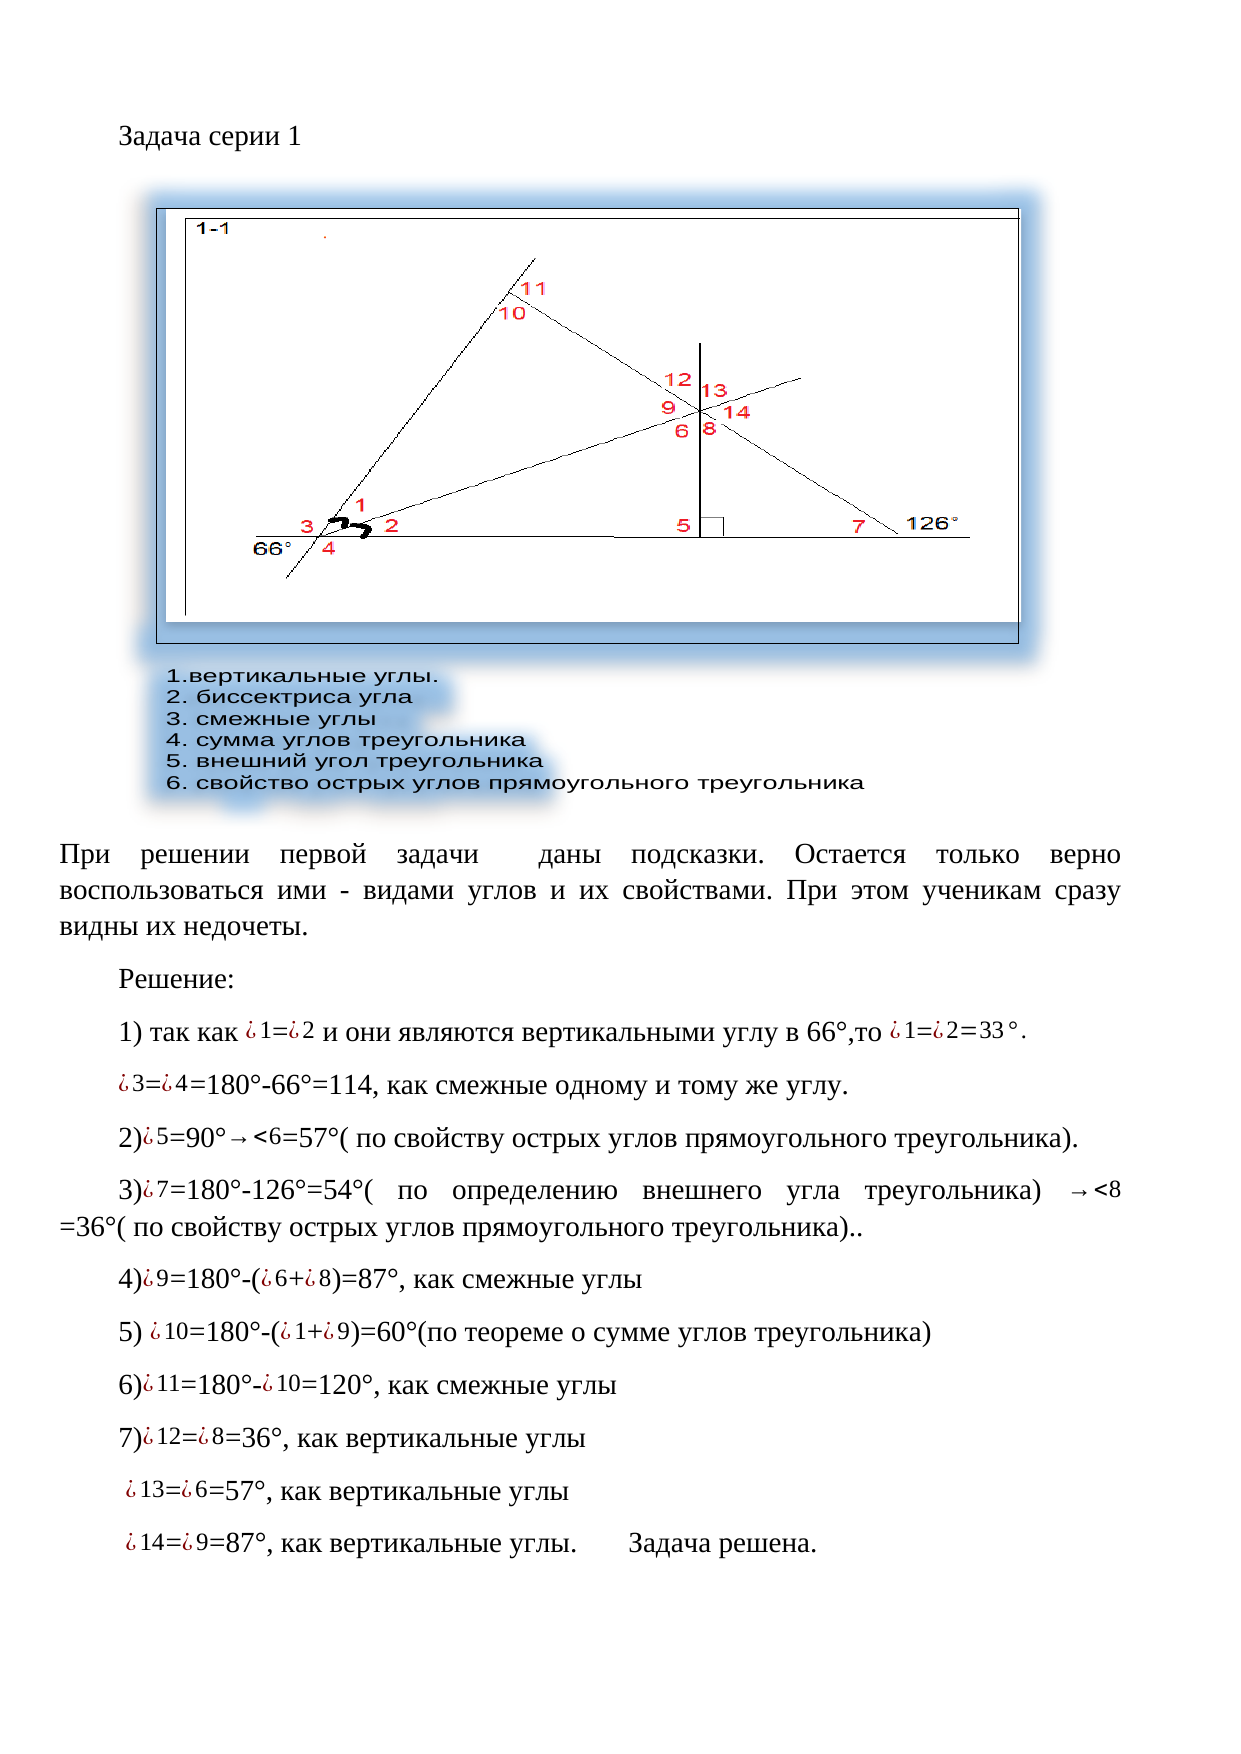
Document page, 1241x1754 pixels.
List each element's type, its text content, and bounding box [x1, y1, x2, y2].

text Решение: [59, 961, 1122, 995]
text ==180°-66°=114, как смежные одному и тому же углу. [59, 1067, 1122, 1100]
text При решении первой задачи даны подсказки. Остается только верно воспользоваться ими - видами углов и их свойствами. При этом ученикам сразу видны их недочеты. [59, 171, 1122, 942]
text 1) так как = и они являются вертикальными углу в 66°,то = [59, 1014, 1122, 1048]
text 4)=180°-(+)=87°, как смежные углы [59, 1261, 1122, 1295]
text Задача серии 1 [59, 118, 1122, 152]
text 2)=90°=57°( по свойству острых углов прямоугольного треугольника). [59, 1120, 1122, 1153]
text ==87°, как вертикальные углы. Задача решена. [59, 1526, 1122, 1559]
text 3)=180°-126°=54°( по определению внешнего угла треугольника) =36°( по свойству острых углов прямоугольного треугольника).. [59, 1172, 1122, 1242]
text 6)=180°-=120°, как смежные углы [59, 1367, 1122, 1401]
text ==57°, как вертикальные углы [59, 1473, 1122, 1506]
text 5) =180°-(+)=60°(по теореме о сумме углов треугольника) [59, 1314, 1122, 1348]
text 7)==36°, как вертикальные углы [59, 1420, 1122, 1453]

◆ Exercise aim: Every line of the listing that includes "острых" must be shown.

◆ Finished exercise:
text 2)=90°=57°( по свойству острых углов прямоугольного треугольника). [59, 1120, 1122, 1153]
text 3)=180°-126°=54°( по определению внешнего угла треугольника) =36°( по свойству острых углов прямоугольного треугольника).. [59, 1172, 1122, 1242]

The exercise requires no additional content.